***** Exercise passage
In her statement given to police on 30 November and 1 December the complainant said she was sore, aching and tender in many parts of her body. She said that as a result of the offences committed against her she felt very embarrassed, scared, humiliated, and dirty all over. That she was having flashbacks of what happened and she was crying "heaps".
In her Honour’s remarks on sentence her Honour made further findings about the objective facts of the offences. She found that the applicant and the co-offenders had gone to Mr Atkin’s house on the night of 29 November 1996 with the intention of robbing him. Her Honour accepted that the offences committed against the complainant had not been pre-meditated when the offenders went to Mr Atkin’s house but that, when the complainant was taken from the house, the intention of the offenders was to sexually assault her.
Her Honour accepted a submission made by counsel for the applicant in the proceedings on sentence that the applicant was not to be regarded as having exhibited greater criminality than the other offenders. However, her Honour proceeded to say that the applicant could be considered to be one of the principals, in that it was he who had made arrangements to obtain drugs from Mr Atkin, it was he who, prior to 29 November, had made enquiries at Mr Atkin’s house, it was he who had broken into the house on 29 November, it was he who was holding the shotgun when he and Woodhead entered the house and it was he who had grabbed the complainant inside the house and had dragged her outside the house.
**********
***** Provided information
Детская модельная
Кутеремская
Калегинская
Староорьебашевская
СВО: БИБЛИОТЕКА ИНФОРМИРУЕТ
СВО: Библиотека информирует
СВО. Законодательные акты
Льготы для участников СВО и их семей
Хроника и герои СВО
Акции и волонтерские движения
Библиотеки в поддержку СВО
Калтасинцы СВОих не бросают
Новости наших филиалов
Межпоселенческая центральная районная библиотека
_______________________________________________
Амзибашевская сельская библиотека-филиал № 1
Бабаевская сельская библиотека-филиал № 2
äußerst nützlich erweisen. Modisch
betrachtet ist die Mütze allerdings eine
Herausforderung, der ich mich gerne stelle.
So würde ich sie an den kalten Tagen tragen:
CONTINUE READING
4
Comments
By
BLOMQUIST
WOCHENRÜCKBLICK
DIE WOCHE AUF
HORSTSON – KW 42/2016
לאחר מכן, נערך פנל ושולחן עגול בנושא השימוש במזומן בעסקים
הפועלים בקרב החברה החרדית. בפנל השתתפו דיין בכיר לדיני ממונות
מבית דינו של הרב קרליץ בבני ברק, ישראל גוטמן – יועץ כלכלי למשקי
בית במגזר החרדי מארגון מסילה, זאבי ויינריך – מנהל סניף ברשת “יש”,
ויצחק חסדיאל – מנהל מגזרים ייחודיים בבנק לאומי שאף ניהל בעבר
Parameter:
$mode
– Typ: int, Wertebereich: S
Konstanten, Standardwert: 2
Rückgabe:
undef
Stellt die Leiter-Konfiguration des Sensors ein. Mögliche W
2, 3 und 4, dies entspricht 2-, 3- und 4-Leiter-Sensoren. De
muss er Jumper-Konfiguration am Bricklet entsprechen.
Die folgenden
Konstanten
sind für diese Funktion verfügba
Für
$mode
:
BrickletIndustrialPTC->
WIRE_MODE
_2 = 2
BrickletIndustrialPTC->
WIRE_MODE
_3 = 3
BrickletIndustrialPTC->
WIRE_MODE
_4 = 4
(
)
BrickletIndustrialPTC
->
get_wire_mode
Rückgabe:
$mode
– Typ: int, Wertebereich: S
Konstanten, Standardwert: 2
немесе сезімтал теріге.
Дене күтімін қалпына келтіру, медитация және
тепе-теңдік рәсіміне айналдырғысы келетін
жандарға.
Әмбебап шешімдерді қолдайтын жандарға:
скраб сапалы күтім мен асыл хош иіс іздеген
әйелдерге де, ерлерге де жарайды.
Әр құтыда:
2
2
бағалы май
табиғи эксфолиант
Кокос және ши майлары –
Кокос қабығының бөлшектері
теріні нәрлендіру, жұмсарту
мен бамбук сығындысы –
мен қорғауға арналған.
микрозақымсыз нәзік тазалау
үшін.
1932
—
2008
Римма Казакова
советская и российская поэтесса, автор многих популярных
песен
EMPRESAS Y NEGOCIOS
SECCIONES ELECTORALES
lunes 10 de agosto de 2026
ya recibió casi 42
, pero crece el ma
**********
▶ _Requirement 1_:
According to the sentencing passage, when did the applicant and the co-offenders go to Mr Atkin's house intending to rob him?
▶ _Requirement 2_:
Go on with the sentencing passage after its final sentence.

▶ _Written reply 1_:
On the night of 29 November 1996.

▶ _Written reply 2_:
In her remarks on sentence her Honour referred to some of the subjective features of the applicant. At the time he was sentenced he was thirty-four years old. He had a large number of convictions in the Local Court, including convictions for assault occasioning actual bodily harm and common assault, for which he had received prison sentences. The applicant had conceded that he had a problem with alcohol and that he got into fights every time he drank alcohol. The applicant suffered from hepatitis C and an earlier trial before her Honour on the same charges had been aborted at an advanced stage, because of the sudden illness of the applicant from his hepatitis.
The applicant had, of course, pleaded not guilty to all of the charges. In the proceedings on sentence the applicant continued to deny that he had committed any of the offences and her Honour found that the applicant had not shown any contrition.
In the proceedings on sentence counsel for the applicant had submitted that, in accordance with the principle of parity in the sentencing of co-offenders, the sentencing judge should take into consideration the sentences imposed on the co-offenders Talbot and JW. Before referring to what her Honour said in her remarks on sentence about this submission, I will briefly outline the history of the criminal proceedings against the co-offenders.
JW who was a juvenile, pleaded guilty to the three charges preferred against him, which were of an offence under s 33B of the Crimes Act, an offence under s 89 of the Crimes Act (since repealed) of detaining a female with intent to carnally know her and an offence under 61J of aggravated sexual assault. JW was sentenced in the District Court to an effective sentence of four years with a minimum term of two years.
The co-offender Leonard Talbot pleaded guilty to the three charges which were preferred against him, of (1) breaking and entering a dwelling house in circumstances of special aggravation (2) taking away a female with intent to carnally know her and (3) having sexual intercourse without consent in circumstances of aggravation, the circumstances of aggravation being the same as those alleged against the applicant.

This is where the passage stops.